Zum Tag der Arbeit: „Soziale Gerechtigkeit schafft sozialen Zusammenhalt“ 

Zum Tag der Arbeit am 1. Mai erinnert der SPD-Bundestagsabgeordnete Karamba Diaby daran, dass Gerechtigkeit auf dem Arbeitsmarkt auch heute noch keine Selbstverständlichkeit ist. Die SPD-Bundestagsfraktion setzt sich deshalb weiterhin für die Regulierung von Leiharbeit und Werkverträgen, für ein Entgeltgleichheitsgesetz und für die Stärkung der Rente ein.

Freiheit, Gerechtigkeit, Solidarität – dafür treten die Sozialdemokraten seit mehr als 150 Jahren ein. Zum 1. Mai 2016 erklärt der SPD-Bundestagsabgeordnete Karamba Diaby: „Soziale Gerechtigkeit schafft sozialen Zusammenhalt. Wir wollen aus diesem Grund eine moderne, vielfältige Gesellschaft, die Reichtum und Wohlstand gerecht verteilt und in der Menschen von ihrer Arbeit leben können.“

Die SPD treibt deswegen wichtige Themen voran – allen voran das Gesetz zur Regulierung von Leiharbeit und Werkverträgen. Denn die SPD will keine Einteilung in den Betrieben in Mitarbeiter erster, zweiter oder dritter Klasse.

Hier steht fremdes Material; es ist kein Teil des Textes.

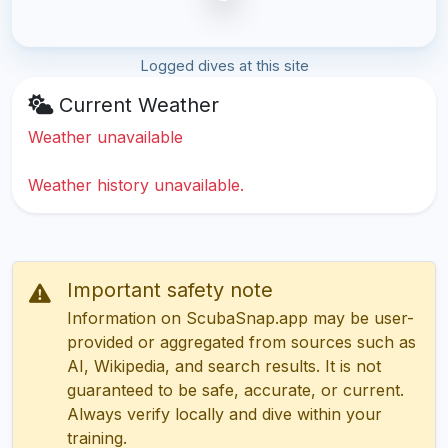
Logged dives at this site
Current Weather
Weather unavailable
Weather history unavailable.
Important safety note
Information on ScubaSnap.app may be user-
provided or aggregated from sources such as
AI, Wikipedia, and search results. It is not
guaranteed to be safe, accurate, or current.
Always verify locally and dive within your
training.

Darüber hinaus hat der von den Gewerkschaften und der SPD durchgesetzte Mindestlohn ganz deutlich Erfolge auf dem Arbeitsmarkt gezeigt: „8,50 Euro ist noch nicht viel, aber allein in Sachsen-Anhalt haben über 50.000 Beschäftigte am Ende des Monats mehr auf dem Konto. Das ist ein wichtiger Schritt nach vorne, den die Gewerkschaften gemeinsam mit der SPD erreicht haben“, so Diaby.

Außerdem will die SPD mehr Gerechtigkeit für Frauen auf dem Arbeitsmarkt: „Gleicher Lohn für gleiche Arbeit – das wollen wir mit dem Entgeltgleichheitsgesetz erreichen“, erklärt Diaby. Denn die Lohnlücke zwischen Frauen und Männern ist mit 21,6 Prozent noch immer zu hoch.

Zudem unterstützt die SPD-Bundestagsfraktion Bundesarbeitsministerin Andrea Nahles in dem Vorhaben, im Herbst ein Gesamtkonzept zur Alterssicherung in Deutschland vorzulegen. „Wer 30, 40 Jahre gearbeitet hat, der muss eine Rente erhalten, die mehr bietet als das Existenzminimum. Mit guter Arbeit, guten Löhnen und einem starken Rentenniveau können wir die drohende Altersarmut abwenden“, erklärt Diaby.